Electric trucks & electric trains
Despite the excitement over new electric trucking technology, electric trains still outperform electric trucks in carrying freight and people,
INVESTMENTFREIGHTCLIMATE CHANGE
12/23/20243 min read
Electric trains and electric trucks both need to play their part in decarbonising transport in New Zealand. But the excitement over new electric trucking technology disguises the clear advantages electric trains have in carrying freight and people on many routes.
A video has just been released showing a demonstration Chinese built Windrose electric truck. Like the US built Tesla electric truck, these trucks can begin to replace our diesel-powered truckling fleet. It should also mark the end of proposals to run trucks on hydrogen.
But will this be picked up by some lobbyists looking for reasons to try to bury rail freight in Aotearoa New Zealand?
As signalled through the 2024 Government Policy Statement on transport, the current government favours roads over rail for carrying freight and passengers over long distances. This has also been indicated in discussions around replacement ferries.
But this is not an economically or environmentally sensible strategy. In contrast, all over the world there is investment going into freight and passenger rail. In our near neighbour Australia, the Victorian Government is investing in the regional rail freight network in order to get more freight on rail.
Trucks are clearly needed for many tasks that trains cannot undertake. For example, driving out to the end of a long rural road to pick up stock or taking logs from remote forests to logging freight hubs. Or smaller electric trucks delivering food to a supermarket from a freight hub. Rubbish trucks picking up bins on urban streets. Or small vans delivering parcels. It is great that these types of trucks will one day be powered by electricity rather than fossil fuels.

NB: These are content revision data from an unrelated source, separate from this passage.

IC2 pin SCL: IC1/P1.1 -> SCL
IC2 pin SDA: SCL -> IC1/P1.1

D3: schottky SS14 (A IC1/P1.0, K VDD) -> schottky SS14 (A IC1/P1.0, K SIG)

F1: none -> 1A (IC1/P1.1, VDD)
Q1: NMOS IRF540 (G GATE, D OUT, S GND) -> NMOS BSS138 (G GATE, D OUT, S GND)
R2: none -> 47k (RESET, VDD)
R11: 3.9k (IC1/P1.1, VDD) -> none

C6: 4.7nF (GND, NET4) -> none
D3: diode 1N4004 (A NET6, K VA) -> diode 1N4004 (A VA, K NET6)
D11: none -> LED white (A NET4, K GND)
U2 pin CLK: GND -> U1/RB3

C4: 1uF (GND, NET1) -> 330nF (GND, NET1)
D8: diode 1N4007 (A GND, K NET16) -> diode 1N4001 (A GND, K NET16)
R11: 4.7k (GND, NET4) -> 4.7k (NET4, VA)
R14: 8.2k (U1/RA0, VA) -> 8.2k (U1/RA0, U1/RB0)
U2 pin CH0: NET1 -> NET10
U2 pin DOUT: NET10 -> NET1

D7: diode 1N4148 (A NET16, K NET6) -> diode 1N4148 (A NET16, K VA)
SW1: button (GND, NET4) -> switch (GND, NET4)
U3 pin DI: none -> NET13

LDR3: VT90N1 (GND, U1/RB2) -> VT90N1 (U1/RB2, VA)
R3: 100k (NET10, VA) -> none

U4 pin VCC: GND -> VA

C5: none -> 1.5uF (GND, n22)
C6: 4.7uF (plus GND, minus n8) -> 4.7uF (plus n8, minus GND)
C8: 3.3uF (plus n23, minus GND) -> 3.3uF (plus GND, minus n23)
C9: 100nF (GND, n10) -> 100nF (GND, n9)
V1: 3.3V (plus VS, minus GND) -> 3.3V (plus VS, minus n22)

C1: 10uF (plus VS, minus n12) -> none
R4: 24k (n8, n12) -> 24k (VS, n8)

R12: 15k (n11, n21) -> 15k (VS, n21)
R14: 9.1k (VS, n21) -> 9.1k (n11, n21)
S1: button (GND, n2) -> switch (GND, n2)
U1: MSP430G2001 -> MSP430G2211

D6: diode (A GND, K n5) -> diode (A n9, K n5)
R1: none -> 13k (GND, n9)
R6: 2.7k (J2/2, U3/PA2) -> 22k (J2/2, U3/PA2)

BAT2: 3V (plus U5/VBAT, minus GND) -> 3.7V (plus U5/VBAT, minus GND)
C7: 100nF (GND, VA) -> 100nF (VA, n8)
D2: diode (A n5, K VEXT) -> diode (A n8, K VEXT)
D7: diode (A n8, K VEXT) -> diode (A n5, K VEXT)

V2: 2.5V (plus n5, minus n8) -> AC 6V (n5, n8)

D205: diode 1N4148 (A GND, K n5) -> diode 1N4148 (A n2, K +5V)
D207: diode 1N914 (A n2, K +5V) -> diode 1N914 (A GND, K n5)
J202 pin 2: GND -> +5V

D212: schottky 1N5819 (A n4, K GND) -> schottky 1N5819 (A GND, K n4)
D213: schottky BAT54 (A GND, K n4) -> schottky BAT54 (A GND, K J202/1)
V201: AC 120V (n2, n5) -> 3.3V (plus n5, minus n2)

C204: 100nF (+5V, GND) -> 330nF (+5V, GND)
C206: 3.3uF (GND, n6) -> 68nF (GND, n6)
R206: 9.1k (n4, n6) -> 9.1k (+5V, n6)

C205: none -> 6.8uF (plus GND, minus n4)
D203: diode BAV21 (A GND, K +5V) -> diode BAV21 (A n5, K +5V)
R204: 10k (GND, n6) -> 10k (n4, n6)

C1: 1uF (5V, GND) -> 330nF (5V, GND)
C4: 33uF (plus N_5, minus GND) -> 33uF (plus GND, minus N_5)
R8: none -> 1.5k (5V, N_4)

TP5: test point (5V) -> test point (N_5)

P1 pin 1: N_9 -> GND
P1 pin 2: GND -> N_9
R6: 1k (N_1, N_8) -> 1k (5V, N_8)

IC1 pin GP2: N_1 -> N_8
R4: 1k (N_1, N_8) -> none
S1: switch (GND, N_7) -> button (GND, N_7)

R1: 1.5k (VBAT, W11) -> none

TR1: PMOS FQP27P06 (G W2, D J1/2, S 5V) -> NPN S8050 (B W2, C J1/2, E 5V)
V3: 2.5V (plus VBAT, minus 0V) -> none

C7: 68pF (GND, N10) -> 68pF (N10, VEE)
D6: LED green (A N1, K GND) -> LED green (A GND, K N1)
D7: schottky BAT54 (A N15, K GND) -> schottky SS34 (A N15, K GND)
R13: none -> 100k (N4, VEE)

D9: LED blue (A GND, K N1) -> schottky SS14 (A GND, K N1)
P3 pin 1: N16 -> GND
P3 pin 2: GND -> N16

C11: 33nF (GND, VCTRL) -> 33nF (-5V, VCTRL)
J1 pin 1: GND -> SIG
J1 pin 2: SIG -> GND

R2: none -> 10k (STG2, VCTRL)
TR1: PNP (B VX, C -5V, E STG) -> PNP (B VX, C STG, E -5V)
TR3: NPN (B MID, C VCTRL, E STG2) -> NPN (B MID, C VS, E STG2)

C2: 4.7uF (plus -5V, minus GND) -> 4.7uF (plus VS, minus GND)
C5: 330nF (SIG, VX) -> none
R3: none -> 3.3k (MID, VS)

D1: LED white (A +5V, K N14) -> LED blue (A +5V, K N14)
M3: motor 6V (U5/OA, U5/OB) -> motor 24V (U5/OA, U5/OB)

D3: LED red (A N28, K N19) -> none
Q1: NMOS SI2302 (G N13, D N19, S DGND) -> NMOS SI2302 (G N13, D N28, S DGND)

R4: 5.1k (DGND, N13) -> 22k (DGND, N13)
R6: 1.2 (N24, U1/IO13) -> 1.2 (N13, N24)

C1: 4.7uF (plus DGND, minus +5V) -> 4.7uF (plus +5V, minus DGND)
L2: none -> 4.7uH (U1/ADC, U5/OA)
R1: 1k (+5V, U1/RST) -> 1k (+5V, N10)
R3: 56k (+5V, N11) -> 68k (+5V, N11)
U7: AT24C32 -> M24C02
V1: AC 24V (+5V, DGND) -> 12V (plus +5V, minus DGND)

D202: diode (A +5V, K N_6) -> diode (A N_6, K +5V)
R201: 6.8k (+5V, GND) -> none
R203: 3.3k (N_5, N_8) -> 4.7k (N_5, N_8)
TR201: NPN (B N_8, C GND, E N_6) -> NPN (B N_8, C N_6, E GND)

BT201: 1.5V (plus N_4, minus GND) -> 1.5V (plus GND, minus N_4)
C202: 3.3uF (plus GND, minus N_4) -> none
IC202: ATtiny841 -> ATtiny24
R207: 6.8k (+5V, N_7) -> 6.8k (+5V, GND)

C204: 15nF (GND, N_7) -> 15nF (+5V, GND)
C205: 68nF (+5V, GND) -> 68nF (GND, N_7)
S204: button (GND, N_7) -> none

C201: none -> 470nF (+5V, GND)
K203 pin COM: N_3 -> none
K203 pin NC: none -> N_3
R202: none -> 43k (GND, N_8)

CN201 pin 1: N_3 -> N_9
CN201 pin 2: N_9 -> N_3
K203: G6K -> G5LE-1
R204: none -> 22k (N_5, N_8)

But these are not the examples talked about in the video. It is all about taking freight from Auckland to Wellington. Along a route where rail already carries freight and, with investment in new technology and infrastructure, such as a state-of-the-art Bunnythorpe freight hub, could carry more.
While there is excitement about new electric trucks, rail has a long history of electrification. Some countries rail networks are fully electrified, such as Switzerland. This has historically been through the use of overhead lines. But now there are also great advances being made in battery powered trains.
There remain many advantages in using electric trains where possible over electric trucks. The advantages include:
Far less renewable electricity required per tonne per kilometre. This is partly due to the greater efficiency of steel wheels on steel tracks but also, and this is important in mountainous New Zealand, trains tracks are designed to cut through hills not to go over them like roads do.
Trains save roads from damage from heavy trucks.
Trains make roads safer.
Each truck needs a driver whereas trains can have one driver to carry loads that would require multiple trucks. Trains with 50 or more wagons are not uncommon in New Zealand.
Self-driving trains already exist, although primarily on metro routes. Self-driving freight trains will be operating before self-driving trucks are allowed on our narrow winding roads.
With steel wheels, there is not the pollution caused by tyres.
Batteries are heavy. Axle load issues are touched upon in The Future is Rail truck subsidy report. Essentially, the currently envisaged long-haul battery powered trucks will not work on New Zealand roads without; (a) reduced payload, or (b) rebuilt heavier axle load capable roads. Trucks do not fully pay for the lightweight national highway system they currently use, so how is the trucking industry going to be able to pay for roads capable of supporting heavy battery trucks?
While there is much hype about self-driving trucks, it is likely that truck drivers will be required for quite some time. Our truck driver workforce is ageing, and the industry is increasingly likely to rely on migration. It is a tough job, with frequently long periods away for home, night driving, often resulting in an unhealthy lifestyle of limited exercise topped up with fast foods during short breaks.
The train driver environment, due in part to unionisation, is much better. There are very defined hours of work. In modern locomotive design, there is a large amount of human factors analysis and ergonomic inputs into the train driver environment. They are also much better paid and have far more stringent training requirements.
It will also be an easier switch to partial automation through safety enhancements such as ETCS 2, and semi-automated train operation in busy corridors near larger cities such as Auckland and Wellington. There is a strong viable pathway towards fully automated and autonomous train operation underway, that will be implemented in Aotearoa New Zealand, within the next couple of decades.
Electric trucks do have a role to play in New Zealand. But electric trains should be the backbone of the long-haul freight network.